Há mais dois óbitos em investigação. Atual surto só é superado por um no Reino Unido e outro em Espanha, cada um com quase 500 infetados.

É um dos maiores ataques da bactéria legionella registados no mundo: o surto que desde sexta-feira atinge o concelho de Vila Franca de Xira já fez 302 doentes e sete mortes. A Direção-Geral da Saúde revelou esta quarta-feira que há mais dois óbitos em investigação. Ou seja, o número de mortes provocadas pelo surto pode aumentar para nove.   

No balanço feito ao final da tarde desta quarta-feira, é ainda explicado que além das regiões de Lisboa (291 casos), Norte (quatro doentes) e Centro (quatro), há já também dois infetados hospitalizados no Algarve. Juntam-se ainda dois casos internados no estrangeiro, em Lima (Peru) e em Luanda (Angola). Nos arquivos mundiais de epidemiologia só há registos de duas situações com maior impacto.

Segundo o Centro Europeu de Prevenção e Controlo de Doenças (ECDC), no topo da lista está um surto no Reino Unido, em 2002, com 494 infetados e sete mortos. É seguido por uma contaminação em Espanha, um ano antes e com 449 doentes e seis vítimas mortais. No caso inglês, a bactéria propagou-se a partir de um sistema de ar de condicionado instalado num centro cultural em Barrow. Já aqui ao lado, o foco foram as torres de refrigeração de um hospital em Múrcia.

Portugal surge agora em terceiro lugar, destronando o Japão - que até agora ocupava a posição com 295 infetados e sete óbitos. Neste caso, o surto teve início num spa público em Miyazaki. Por cá, as suspeitas mais fortes sobre a origem do surto recaem na fábrica Adubos de Portugal (ADP Fertilizantes), em Alverca, no concelho de Vila Franca de Xira. A confirmar-se - as análises conclusivas devem estar prontas esta quinta-feira -, os responsáveis pela unidade industrial podem vir a responder por crime ambiental. A sanção pode ir de uma multa de 5 milhões de euros, um a cinco anos de prisão por negligência ou mesmo oito anos de cadeia caso os juízes considerem ter havido dolo.

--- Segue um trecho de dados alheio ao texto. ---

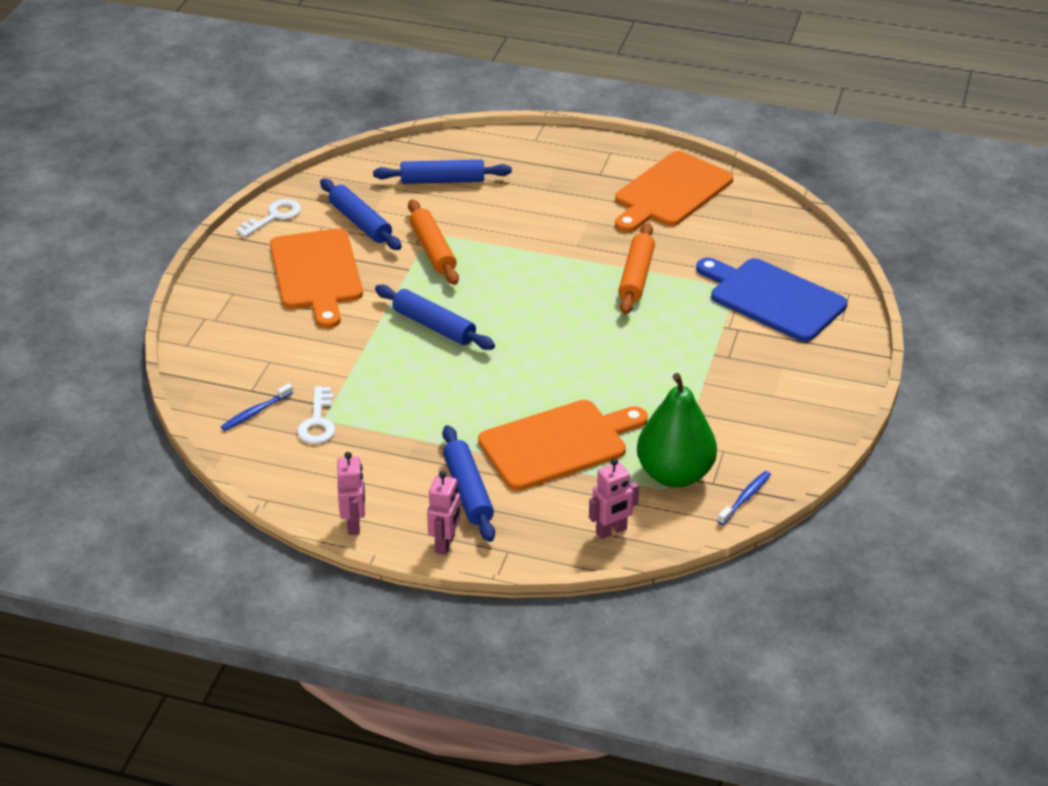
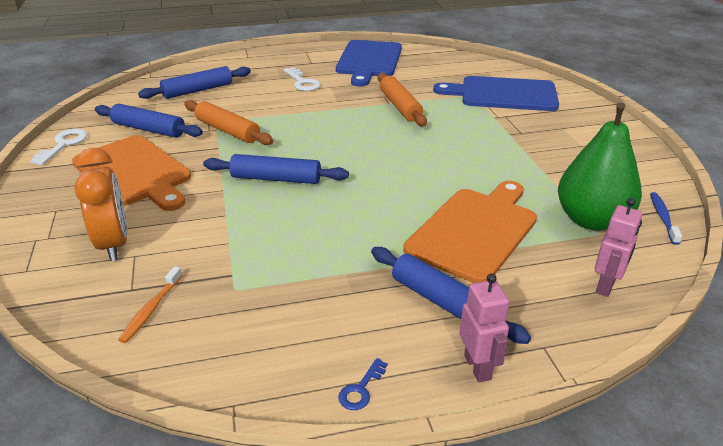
camera: 30 degrees left, 5 degrees down
blue toothbrush [221,383,293,431] -> orange toothbrush [118,266,183,343]
white key [297,386,335,444] -> white key moved to [284,67,321,91]
pink robot [337,452,365,535] -> blue key [338,358,387,410]
orange cutting board [615,151,733,232] -> blue cutting board [336,40,402,86]
none -> orange clock [75,148,128,261]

Apesar dos números sem precedentes, e que os especialistas afirmam que ainda vão aumentar, a resposta foi rápida. Pneumologistas, delegados de saúde ou infecciologistas, entre outros, explicam que a atuação foi muito atempada, quer na identificação do surto, quer na assistência, mesmo tendo sido necessário algum improviso para garantir camas para todos os doentes na região da capital.

Os maiores surtos de legionella ultrapassam o caso zero, que permitiu descobrir a doença dos legionários, em número de doentes mas não de mortes. Trinta e oito anos depois, nenhum surto foi tão mortífero quanto o primeiro. Terá contribuído o desconhecimento da doença e sobretudo do tratamento. Os contágios que levaram à descoberta da doença aconteceram em 1976, nos EUA, e somaram 180 doentes e 29 mortos. Aconteceu num hotel na Pensilvânia durante uma reunião da Legião Americana, a maior organização norte-americana de veteranos de guerra.